━━ MATERIAL FOR THIS TASK
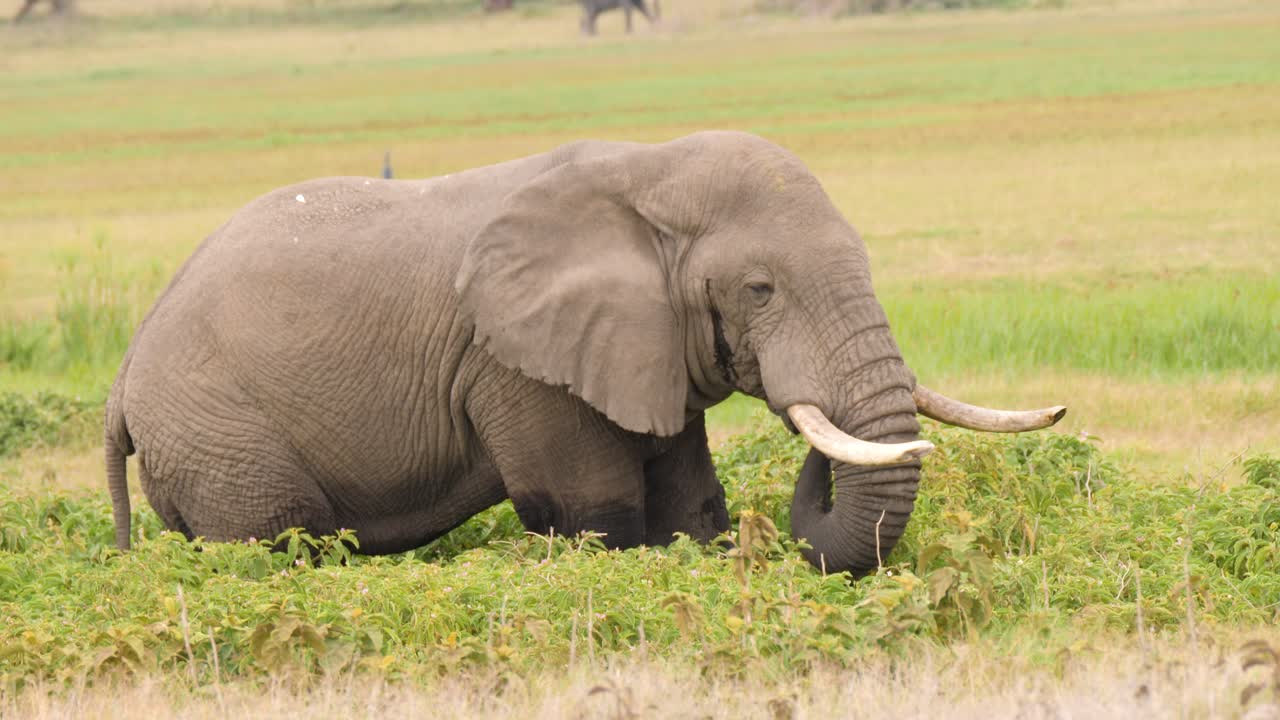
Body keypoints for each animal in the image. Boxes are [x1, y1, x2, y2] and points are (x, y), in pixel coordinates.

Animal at [104, 131, 1065, 575]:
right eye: (761, 290)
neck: (648, 171)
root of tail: (121, 380)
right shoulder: (516, 363)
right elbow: (593, 511)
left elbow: (688, 504)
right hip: (219, 434)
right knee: (271, 542)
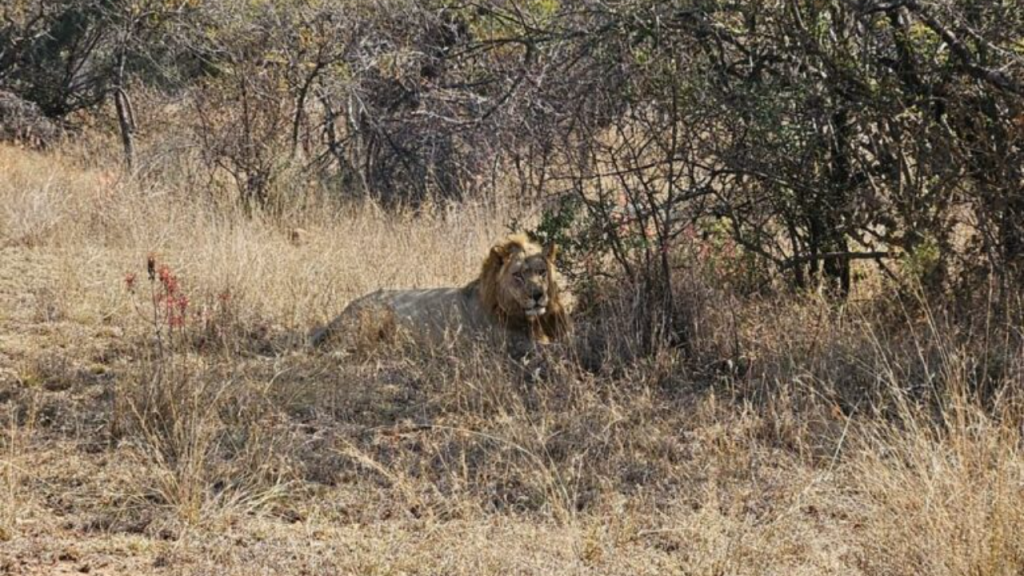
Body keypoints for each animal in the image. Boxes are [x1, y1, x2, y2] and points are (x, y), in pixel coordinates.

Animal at [307, 231, 573, 350]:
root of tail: (341, 314)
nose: (537, 295)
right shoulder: (508, 343)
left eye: (541, 272)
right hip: (370, 317)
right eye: (517, 275)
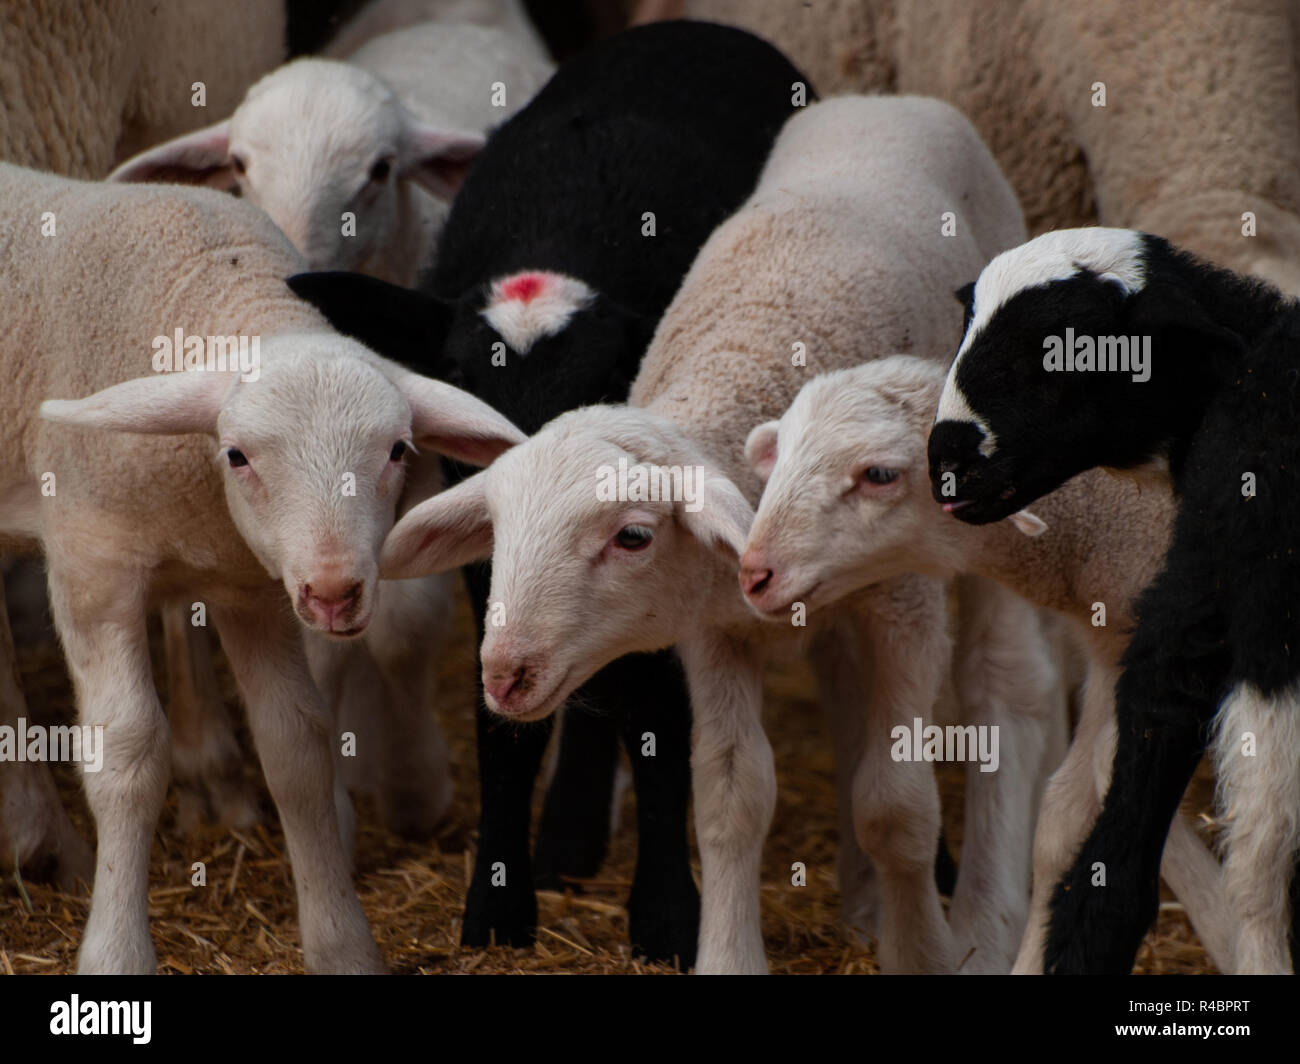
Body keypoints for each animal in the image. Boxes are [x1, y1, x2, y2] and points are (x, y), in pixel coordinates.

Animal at [0, 162, 523, 973]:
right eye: (238, 454)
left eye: (397, 451)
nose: (336, 592)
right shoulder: (93, 565)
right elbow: (126, 755)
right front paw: (116, 953)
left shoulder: (254, 589)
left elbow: (297, 744)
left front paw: (342, 945)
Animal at [288, 18, 812, 967]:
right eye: (457, 380)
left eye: (606, 379)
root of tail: (699, 24)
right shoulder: (489, 559)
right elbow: (500, 718)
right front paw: (498, 903)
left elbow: (656, 712)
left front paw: (666, 916)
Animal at [351, 94, 1032, 973]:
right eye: (498, 531)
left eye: (634, 537)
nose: (503, 674)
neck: (742, 373)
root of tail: (888, 102)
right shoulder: (715, 632)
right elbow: (730, 798)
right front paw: (729, 954)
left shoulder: (904, 605)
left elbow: (897, 804)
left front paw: (923, 951)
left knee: (1003, 684)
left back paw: (986, 916)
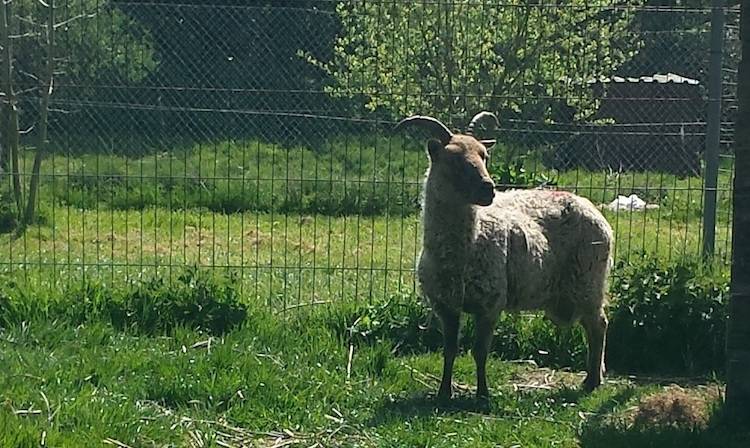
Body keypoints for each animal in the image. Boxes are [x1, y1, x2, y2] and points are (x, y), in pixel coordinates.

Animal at [394, 112, 614, 400]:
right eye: (452, 158)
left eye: (484, 156)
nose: (488, 188)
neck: (465, 247)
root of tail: (592, 208)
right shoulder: (446, 306)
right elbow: (450, 350)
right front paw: (444, 393)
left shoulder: (490, 303)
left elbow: (480, 352)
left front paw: (483, 395)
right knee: (594, 325)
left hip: (588, 282)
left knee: (599, 325)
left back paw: (592, 380)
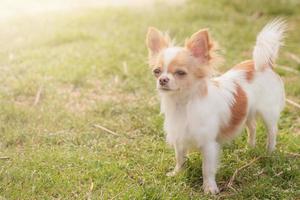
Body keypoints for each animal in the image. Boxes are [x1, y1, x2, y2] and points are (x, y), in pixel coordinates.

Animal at [146, 19, 288, 194]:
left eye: (180, 73)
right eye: (157, 71)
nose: (162, 80)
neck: (183, 103)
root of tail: (264, 64)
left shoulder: (209, 144)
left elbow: (207, 168)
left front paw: (209, 187)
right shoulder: (179, 136)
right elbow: (180, 157)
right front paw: (177, 173)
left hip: (268, 113)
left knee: (272, 132)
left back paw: (269, 152)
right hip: (246, 110)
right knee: (253, 127)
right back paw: (249, 148)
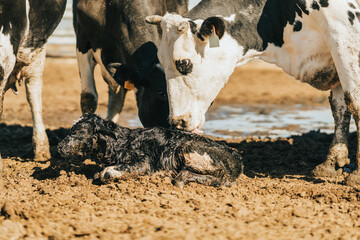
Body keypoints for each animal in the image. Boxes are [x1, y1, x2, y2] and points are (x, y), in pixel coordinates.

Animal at [57, 113, 243, 187]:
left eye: (78, 131)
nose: (59, 147)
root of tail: (237, 159)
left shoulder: (145, 162)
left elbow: (108, 173)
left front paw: (107, 173)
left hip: (189, 149)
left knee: (225, 180)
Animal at [144, 0, 360, 186]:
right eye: (161, 61)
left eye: (184, 63)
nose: (176, 121)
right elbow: (339, 106)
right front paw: (332, 163)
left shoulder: (343, 32)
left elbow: (354, 99)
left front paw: (356, 175)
━━━━
Retype the records above exactly, and keep any picture out of what you write.

Body keypoints for each animal in the image. Boxes are [x1, y1, x2, y2] and points are (x, y), in pixel coordinates.

Animal at [104, 131, 1065, 575]:
right eye: (761, 290)
neck: (648, 171)
root of tail: (121, 380)
right shoulder: (516, 363)
right elbow: (593, 511)
left elbow: (688, 504)
right hip: (219, 434)
right knee: (271, 542)
Body keypoints for each animal in the image. Boxes are [x1, y1, x2, y2] and points are (x, y), in pixel coordinates.

Animal at [307, 231, 573, 350]:
root of tail: (341, 314)
nose: (537, 295)
right shoulder: (508, 343)
left eye: (541, 272)
right hip: (370, 317)
right eye: (517, 275)
Body keypoints for each animal in the image. Boxes are [x1, y1, x2, y2] and points are (x, y), in pixel coordinates.

Animal at [0, 162, 523, 973]:
right eye: (238, 454)
left eye: (397, 451)
nose: (336, 592)
right shoulder: (93, 565)
right elbow: (126, 755)
right front paw: (116, 953)
left shoulder: (254, 589)
left elbow: (297, 744)
left front paw: (342, 945)
Animal at [288, 18, 812, 967]:
right eye: (457, 380)
left eye: (606, 379)
root of tail: (699, 24)
right shoulder: (489, 559)
right elbow: (500, 718)
right front paw: (498, 903)
left elbow: (656, 712)
left front paw: (666, 916)
Animal at [351, 94, 1032, 973]:
right eye: (498, 531)
left eye: (634, 537)
nose: (503, 674)
neck: (742, 373)
root of tail: (888, 102)
right shoulder: (715, 632)
right elbow: (730, 798)
right front paw: (729, 954)
left shoulder: (904, 605)
left elbow: (897, 804)
left front paw: (923, 951)
left knee: (1003, 684)
left back paw: (986, 916)
Body keypoints for each animal in the image. Boxes are [x1, y1, x2, y2] and points are (x, y), in pixel coordinates.

Animal at [394, 112, 614, 400]:
right eye: (452, 158)
left eye: (484, 156)
nose: (488, 188)
neck: (465, 247)
root of tail: (592, 208)
right shoulder: (446, 306)
right elbow: (450, 350)
right front paw: (444, 393)
left shoulder: (490, 303)
left elbow: (480, 352)
left front paw: (483, 395)
right knee: (594, 325)
left hip: (588, 282)
left knee: (599, 325)
left back paw: (592, 380)
Body keypoints for each animal in the image. Boxes are [x1, y1, x2, y2] and points are (x, y), in pixel coordinates.

Animal at [146, 19, 288, 194]:
left eye: (180, 73)
right eye: (157, 71)
nose: (162, 80)
neck: (183, 103)
root of tail: (264, 64)
left shoulder: (209, 144)
left elbow: (207, 168)
left front paw: (209, 187)
right shoulder: (179, 136)
right elbow: (180, 157)
right front paw: (177, 173)
left hip: (268, 113)
left knee: (272, 132)
left back paw: (269, 152)
right hip: (246, 110)
right knee: (253, 127)
right back paw: (249, 148)
Body keypoints for each animal in the image. Boxes are [x1, y1, x2, y2] and points are (x, y), in pixel coordinates.

Animal at [57, 113, 243, 187]:
left eye: (78, 131)
nose: (59, 147)
root of tail: (237, 159)
left shoulder: (145, 162)
left elbow: (108, 173)
left front paw: (107, 173)
left hip: (189, 149)
left knee: (225, 180)
Animal at [144, 0, 360, 186]:
right eye: (161, 61)
left eye: (184, 63)
nose: (176, 121)
right elbow: (339, 106)
right front paw: (332, 163)
left shoulder: (343, 32)
left elbow: (354, 99)
left front paw: (356, 175)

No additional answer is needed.